Place the stock in a large, sealable container and chill overnight. The next day, remove any surface fat. At this point the stock can be used immediately (after you're done admiring the magic of turning clear water into a golden broth) or you can freeze it in batches for up to 3 months.

Grandma's Chicken & Sliders Soup
Makes about 8 servings

Chicken Soup
Approx. 96 oz of chicken stock (see above)
3 carrots, peeled, large dice
2 celery, peeled, sliced
3 yellow squash, trimmed, diced
1 onion, peeled, large dice
1/2 lb green beans, trimmed, cut into bite-sized pieces
Meat from 1.5-2 rotisserie chickens (see above)
Salt and pepper to taste
Other dried or fresh spices (thyme, rosemary, etc.) to taste
1 cup flour
1 egg
2-3 tbsp milk

Place chicken stock in a large soup pot and bring to a simmer. Put all of the vegetables, chicken and spices in the soup to cook, approximately 15-20 minutes, depending on how many veggies you like in your soup.

Flour in a Pile

For sliders, place flour onto a cutting board in a little mound.

Making Slider Dough

Form a well in the center of the flour pile. Drop the egg into the well.

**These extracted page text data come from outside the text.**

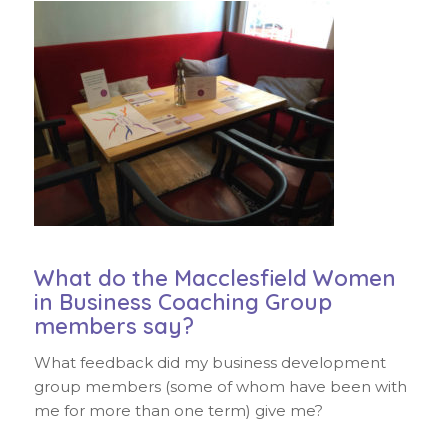
What do the Macclesfield Women
in Business Coaching Group
members say?
What feedback did my business development
group members (some of whom have been with
me for more than one term) give me?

Mix flour and egg together with a fork. Add enough milk to form a solid dough. On a lightly floured surface, roll out dough to desired thickness (remember - noodles will plump in the soup) and cut into short, wide strips with a pizza cutter.

Chicken & Sliders Soup

Drop the sliders into the boiling soup one by one so they don't stick together. Cook until they float, about 1-2 minutes.

And there you have it! Scratch-made chicken and sliders soup. The noodles are a little heavy and chewy, adding interest to the light chicken soup. This soup is perfect any time of year because it is versatile enough, light enough and filling enough to satisfy you no matter what the weather is like. The vegetables and rotisserie chicken make the soup taste fresh, adding to the homemade quality.


Anonymous said...

OMG I am soooo glad I found this. My grandmother used to make this & all of us grandkids LOVE eating this. She just called it Sliders. Nobody knew how to make it or if it was called by a different name. I was bored a few weeks ago and decided to google it and what do you know....there is someone who knows what sliders are. I'm making some right now. Thank for posting this.

Wendy said...

My Grandmother's were more like gravy than a broth. I think she used flour to thicken the stock. So nice to see this favorite of mine. My heritage is mostly French and most of that French is also Canadian. So proud of this dish!